* _Assignment_
Find the string "plush" in the data, and copy out each line that has it.

* _Exercise data_
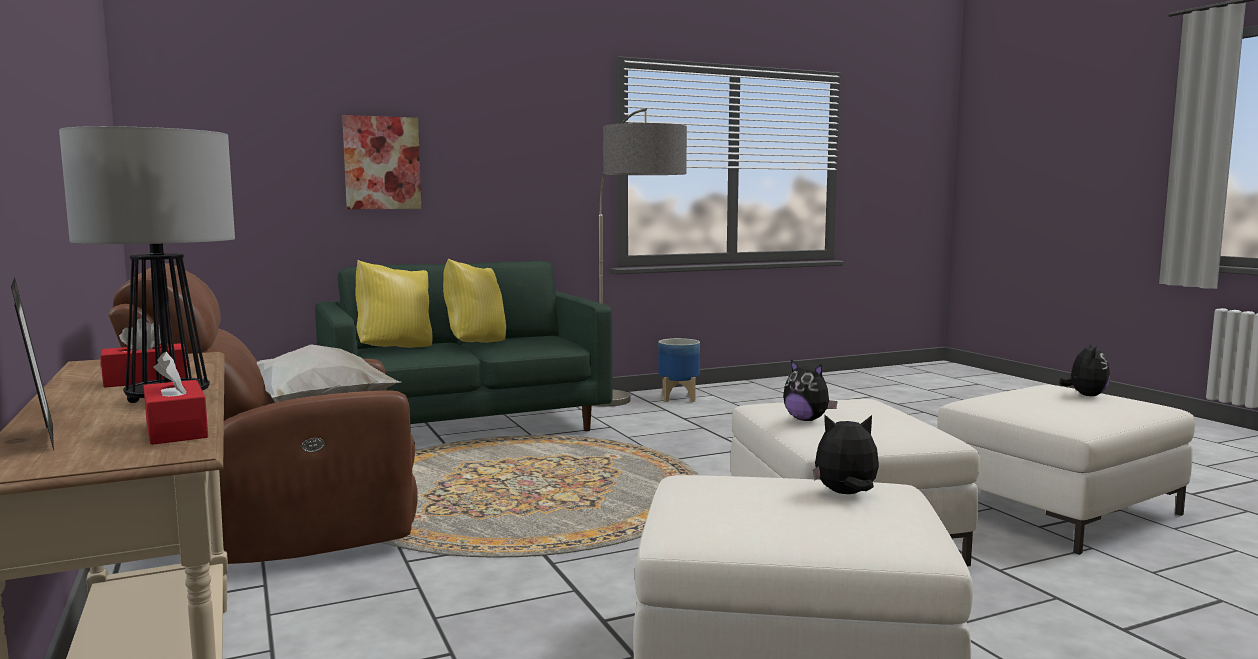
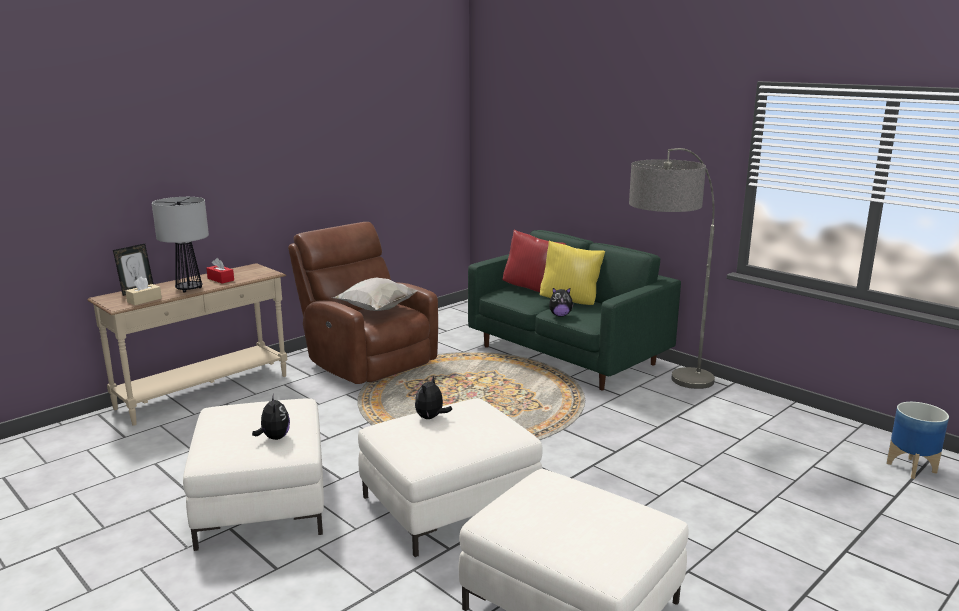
camera: 70 degrees right, 10 degrees up
red tissue box [144,352,208,445] -> beige tissue box [126,276,162,305]
picture [342,115,421,209] -> none
yellow pillow [356,260,432,348] -> red pillow [502,230,566,292]
planter [658,338,700,402] -> planter moved to [887,402,949,479]
plush toy [1059,341,1110,396] -> plush toy moved to [549,288,574,316]

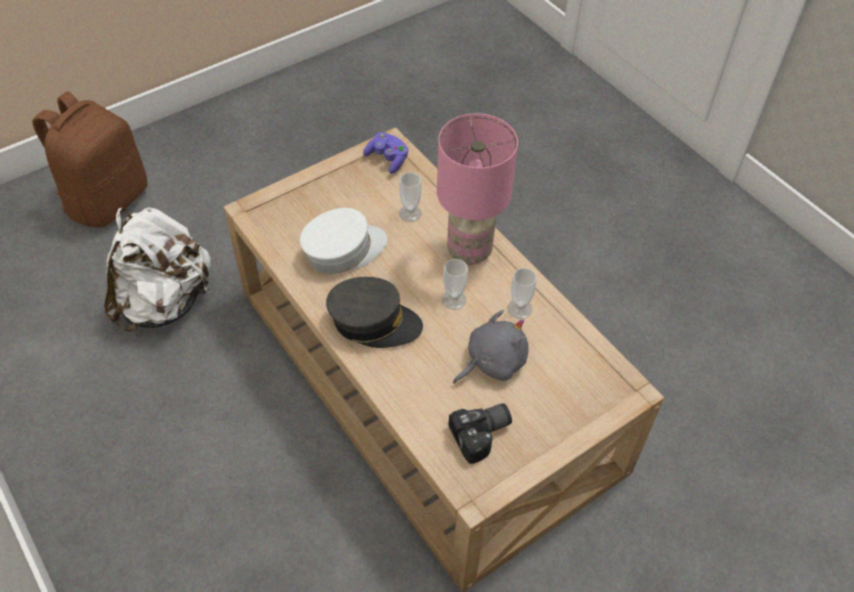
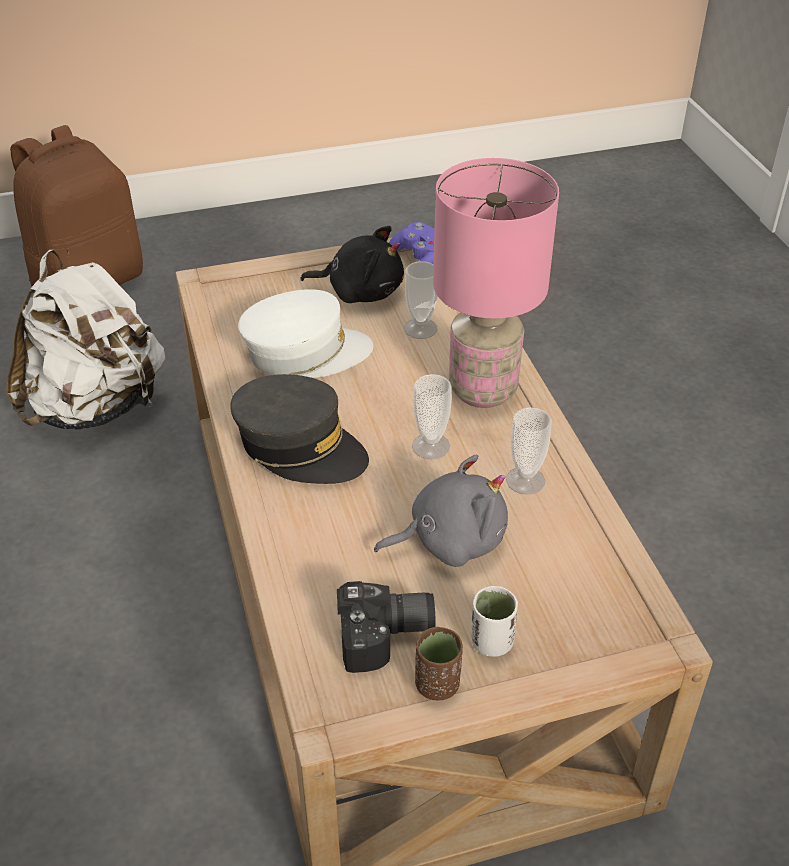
camera: 20 degrees right, 10 degrees down
none -> black plush toy [300,226,404,303]
none -> brown cup [415,627,463,700]
none -> white cup [471,586,518,657]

* _Your response_
plush toy [1059,341,1110,396] -> plush toy moved to [549,288,574,316]
none -> black plush toy [300,226,404,303]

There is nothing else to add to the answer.